_Dataset entries_.
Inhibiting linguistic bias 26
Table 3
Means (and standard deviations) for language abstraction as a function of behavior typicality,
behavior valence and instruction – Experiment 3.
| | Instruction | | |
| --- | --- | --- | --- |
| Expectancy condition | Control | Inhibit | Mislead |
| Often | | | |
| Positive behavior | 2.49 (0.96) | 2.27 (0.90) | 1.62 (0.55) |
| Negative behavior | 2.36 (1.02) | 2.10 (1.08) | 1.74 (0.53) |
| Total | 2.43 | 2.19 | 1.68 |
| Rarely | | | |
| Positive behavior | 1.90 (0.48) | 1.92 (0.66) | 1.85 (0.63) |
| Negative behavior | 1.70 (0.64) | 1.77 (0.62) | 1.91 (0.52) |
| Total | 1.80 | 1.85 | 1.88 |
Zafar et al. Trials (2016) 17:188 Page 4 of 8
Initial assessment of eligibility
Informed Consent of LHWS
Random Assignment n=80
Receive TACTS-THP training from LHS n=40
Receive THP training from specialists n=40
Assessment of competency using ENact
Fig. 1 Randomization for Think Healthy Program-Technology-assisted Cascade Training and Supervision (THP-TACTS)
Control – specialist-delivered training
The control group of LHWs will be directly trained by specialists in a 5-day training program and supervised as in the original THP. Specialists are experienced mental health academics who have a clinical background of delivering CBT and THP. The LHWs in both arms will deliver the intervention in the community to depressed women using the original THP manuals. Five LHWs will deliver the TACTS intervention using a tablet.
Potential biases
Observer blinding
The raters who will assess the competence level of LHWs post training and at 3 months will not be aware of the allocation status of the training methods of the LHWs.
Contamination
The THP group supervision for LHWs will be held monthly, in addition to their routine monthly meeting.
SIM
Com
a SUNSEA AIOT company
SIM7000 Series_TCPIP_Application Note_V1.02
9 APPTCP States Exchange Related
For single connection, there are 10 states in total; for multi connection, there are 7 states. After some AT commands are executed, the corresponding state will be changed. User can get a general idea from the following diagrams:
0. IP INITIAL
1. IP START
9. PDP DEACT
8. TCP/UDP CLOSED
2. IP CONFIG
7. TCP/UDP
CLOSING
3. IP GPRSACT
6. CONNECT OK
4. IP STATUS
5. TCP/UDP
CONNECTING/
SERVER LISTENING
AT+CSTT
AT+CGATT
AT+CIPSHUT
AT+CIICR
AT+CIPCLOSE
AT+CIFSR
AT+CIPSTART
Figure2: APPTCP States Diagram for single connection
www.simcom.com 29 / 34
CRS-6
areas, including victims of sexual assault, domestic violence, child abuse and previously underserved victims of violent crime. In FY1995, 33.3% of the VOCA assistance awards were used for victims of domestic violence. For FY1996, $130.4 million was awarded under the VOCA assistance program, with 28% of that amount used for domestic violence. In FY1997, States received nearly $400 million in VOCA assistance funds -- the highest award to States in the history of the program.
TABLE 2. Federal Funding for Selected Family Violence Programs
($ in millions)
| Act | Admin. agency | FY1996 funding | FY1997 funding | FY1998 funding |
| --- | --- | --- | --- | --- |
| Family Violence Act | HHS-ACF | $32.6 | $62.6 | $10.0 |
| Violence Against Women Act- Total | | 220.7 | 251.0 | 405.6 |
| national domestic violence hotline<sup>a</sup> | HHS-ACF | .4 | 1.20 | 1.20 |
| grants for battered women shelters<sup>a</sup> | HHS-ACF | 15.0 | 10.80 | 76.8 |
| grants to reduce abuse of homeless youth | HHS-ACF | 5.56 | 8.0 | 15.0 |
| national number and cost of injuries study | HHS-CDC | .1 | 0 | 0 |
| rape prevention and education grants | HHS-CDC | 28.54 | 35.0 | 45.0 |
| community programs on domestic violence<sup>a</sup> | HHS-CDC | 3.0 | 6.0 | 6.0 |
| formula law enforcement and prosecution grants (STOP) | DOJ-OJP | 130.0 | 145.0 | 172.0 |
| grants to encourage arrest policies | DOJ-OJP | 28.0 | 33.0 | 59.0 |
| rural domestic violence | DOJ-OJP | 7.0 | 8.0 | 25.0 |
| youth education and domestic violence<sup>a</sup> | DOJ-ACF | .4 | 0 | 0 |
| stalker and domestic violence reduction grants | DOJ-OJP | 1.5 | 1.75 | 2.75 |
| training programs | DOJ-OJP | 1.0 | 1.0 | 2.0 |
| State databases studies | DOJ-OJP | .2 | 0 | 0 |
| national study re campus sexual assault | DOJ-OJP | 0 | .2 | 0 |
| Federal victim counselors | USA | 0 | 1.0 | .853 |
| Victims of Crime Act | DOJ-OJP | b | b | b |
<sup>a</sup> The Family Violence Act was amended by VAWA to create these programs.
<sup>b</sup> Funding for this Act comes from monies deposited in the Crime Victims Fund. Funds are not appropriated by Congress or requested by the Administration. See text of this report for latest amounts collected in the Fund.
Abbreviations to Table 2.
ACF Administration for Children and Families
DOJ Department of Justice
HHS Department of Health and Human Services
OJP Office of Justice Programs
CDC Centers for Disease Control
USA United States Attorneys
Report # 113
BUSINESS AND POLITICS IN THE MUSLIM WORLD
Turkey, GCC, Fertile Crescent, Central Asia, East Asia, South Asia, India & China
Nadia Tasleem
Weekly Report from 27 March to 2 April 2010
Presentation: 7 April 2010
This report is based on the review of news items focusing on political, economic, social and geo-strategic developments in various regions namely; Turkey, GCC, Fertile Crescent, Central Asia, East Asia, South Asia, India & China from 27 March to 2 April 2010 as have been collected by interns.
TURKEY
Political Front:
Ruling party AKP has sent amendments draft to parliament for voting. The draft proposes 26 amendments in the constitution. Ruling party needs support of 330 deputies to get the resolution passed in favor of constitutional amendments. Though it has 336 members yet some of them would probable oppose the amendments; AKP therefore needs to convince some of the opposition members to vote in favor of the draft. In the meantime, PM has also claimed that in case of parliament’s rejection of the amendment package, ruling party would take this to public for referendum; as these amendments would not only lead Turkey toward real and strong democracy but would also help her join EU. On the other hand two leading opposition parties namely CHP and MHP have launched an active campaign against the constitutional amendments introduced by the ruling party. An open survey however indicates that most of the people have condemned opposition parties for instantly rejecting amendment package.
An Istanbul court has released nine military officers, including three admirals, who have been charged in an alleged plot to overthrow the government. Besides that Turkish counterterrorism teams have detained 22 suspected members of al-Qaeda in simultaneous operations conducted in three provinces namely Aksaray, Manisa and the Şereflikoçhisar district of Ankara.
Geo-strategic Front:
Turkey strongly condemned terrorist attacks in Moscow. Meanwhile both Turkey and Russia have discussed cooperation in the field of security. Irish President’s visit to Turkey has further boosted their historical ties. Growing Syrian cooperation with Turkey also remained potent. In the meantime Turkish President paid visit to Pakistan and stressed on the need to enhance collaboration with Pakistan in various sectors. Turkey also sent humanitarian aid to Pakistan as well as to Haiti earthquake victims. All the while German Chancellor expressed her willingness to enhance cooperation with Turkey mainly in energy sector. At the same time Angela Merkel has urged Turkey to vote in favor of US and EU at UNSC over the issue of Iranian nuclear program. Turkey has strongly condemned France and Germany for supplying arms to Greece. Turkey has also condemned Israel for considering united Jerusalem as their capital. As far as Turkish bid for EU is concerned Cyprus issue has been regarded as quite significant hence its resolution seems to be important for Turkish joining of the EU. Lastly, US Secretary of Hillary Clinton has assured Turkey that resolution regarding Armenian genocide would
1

_The problem_.
In how many lines of the data does the string "sexual" occur? Answer with the number and nothing else.

_Solution to the problem_.
2